The primary weakness of Kutchins and Kirk’s work is that they fail to follow the road they start to the destination it leads. One of the primary flaws to the DSM that they point out is its rapid changing nature and its failed attempt at a definition (264). However, one could ask, on what ground can anyone declare that another person is mentally ill? By what standard can we rightfully make such a statement?

This is seen clearly in the issue of homosexuality. At one time, the majority of people saw homosexuality as a flaw in the makeup of some people’s minds. However, as time developed and homosexuality either grew or just became more socially acceptable, the APA was forced to change DSM’s claim that it was a mental disorder.

The question that has to be asked is how does a world governed by atheistic thought come to the conclusion of whether or not anything is right or wrong. In a world absent of God and supreme truth, we are left in a globe of atoms and molecules that are randomly bouncing back and forth without rhyme or reason. Take God out of the cosmos and you are left with moral and ethical suicide. No longer can someone make a claim that homosexuality is wrong because there is no external witness against it. What will be okay next?

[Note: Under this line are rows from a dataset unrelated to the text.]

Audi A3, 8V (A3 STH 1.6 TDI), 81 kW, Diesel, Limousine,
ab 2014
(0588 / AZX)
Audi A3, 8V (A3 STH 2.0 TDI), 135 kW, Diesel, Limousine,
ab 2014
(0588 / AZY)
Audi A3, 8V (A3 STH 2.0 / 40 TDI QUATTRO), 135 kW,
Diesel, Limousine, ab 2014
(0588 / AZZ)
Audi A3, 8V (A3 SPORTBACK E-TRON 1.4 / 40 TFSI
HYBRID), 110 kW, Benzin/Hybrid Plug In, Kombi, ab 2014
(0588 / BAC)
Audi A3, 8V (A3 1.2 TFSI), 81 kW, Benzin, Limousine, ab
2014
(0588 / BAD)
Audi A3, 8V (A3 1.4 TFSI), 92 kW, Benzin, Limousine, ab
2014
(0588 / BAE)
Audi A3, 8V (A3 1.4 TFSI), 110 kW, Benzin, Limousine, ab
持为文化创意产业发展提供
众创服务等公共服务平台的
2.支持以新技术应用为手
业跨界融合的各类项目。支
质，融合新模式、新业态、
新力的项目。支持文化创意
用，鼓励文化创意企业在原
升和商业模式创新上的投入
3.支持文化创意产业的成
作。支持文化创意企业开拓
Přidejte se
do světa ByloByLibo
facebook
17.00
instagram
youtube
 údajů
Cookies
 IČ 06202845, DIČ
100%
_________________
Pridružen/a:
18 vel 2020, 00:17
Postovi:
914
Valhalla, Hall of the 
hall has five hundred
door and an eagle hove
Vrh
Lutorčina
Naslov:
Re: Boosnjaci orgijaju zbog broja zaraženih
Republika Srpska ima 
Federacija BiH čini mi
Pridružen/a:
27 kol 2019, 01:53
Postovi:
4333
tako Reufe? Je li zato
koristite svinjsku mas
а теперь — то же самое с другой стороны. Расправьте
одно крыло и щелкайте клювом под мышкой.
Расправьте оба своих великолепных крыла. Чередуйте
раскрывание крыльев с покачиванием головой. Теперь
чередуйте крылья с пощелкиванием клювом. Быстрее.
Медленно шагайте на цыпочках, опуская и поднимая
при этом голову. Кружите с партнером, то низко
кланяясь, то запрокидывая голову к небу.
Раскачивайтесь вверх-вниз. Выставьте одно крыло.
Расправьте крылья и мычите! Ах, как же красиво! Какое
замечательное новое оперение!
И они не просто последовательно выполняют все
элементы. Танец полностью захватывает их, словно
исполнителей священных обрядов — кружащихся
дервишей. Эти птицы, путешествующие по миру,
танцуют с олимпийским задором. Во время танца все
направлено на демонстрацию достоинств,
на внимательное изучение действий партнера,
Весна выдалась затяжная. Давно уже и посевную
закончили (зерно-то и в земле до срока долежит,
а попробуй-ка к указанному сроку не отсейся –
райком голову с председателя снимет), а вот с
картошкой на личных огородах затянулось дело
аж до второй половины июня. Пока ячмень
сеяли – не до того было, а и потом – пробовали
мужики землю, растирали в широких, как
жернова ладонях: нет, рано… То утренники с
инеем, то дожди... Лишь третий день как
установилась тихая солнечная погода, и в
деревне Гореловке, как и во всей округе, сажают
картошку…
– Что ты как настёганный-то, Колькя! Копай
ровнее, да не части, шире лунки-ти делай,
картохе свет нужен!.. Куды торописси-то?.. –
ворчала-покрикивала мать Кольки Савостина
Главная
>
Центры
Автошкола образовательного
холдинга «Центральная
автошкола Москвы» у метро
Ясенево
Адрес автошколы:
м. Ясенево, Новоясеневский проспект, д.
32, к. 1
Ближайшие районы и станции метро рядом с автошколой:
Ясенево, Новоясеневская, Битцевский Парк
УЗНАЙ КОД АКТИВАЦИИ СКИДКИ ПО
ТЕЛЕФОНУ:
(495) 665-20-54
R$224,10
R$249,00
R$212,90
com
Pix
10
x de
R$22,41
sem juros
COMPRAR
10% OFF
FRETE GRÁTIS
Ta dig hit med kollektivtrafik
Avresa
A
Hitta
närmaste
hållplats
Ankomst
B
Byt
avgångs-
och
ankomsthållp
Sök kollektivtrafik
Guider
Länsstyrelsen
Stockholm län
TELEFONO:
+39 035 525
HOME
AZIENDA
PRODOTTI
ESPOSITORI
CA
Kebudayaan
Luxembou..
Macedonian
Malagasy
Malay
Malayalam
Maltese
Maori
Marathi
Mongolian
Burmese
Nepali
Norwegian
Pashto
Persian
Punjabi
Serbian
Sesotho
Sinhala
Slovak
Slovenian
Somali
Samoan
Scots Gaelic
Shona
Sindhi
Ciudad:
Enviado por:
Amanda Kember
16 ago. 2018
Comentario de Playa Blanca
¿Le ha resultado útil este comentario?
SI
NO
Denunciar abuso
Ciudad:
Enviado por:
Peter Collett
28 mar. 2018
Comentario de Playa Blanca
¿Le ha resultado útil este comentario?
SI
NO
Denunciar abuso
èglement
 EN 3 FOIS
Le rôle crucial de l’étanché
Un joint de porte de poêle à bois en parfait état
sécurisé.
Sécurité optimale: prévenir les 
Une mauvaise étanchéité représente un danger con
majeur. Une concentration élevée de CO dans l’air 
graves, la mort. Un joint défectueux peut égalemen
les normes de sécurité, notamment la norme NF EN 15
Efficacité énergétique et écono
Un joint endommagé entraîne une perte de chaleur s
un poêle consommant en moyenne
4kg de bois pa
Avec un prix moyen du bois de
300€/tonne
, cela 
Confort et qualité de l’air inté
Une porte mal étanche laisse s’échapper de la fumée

The fact is, without moral absolutes brought on by a supreme being that is external to us, a DSM cannot exist. The DSM is dependent on the idea that people should act a certain way and think a certain way. But who is to say how that action should be? In the case of homosexuality, it was once seen as wrong and an illness, but now it is common and another healthy lifestyle for some. What other disorders will one day be wiped out of DSM because a large enough group of people have the so called disorder and live perfectly healthy lives? Could psychotherapist take the DSM and go to other lands and expect it to work, given the great differences between our culture and others? It does not seem likely.

Conclusion

In conclusion, Making Us Crazy should be an influential book and will hopefully stir many in the world of psychology to rethink the DSM. Kutchins and Kirk prove themselves to be experts in this area of study and will hopefully continue to press people to rethink how mental health is understood. Those who are serious about counseling should take their words seriously and think critically about the agenda of the APA. However, the reader should not fall short where the writers do and seek answers that Kutchins and Kirk fail to discuss.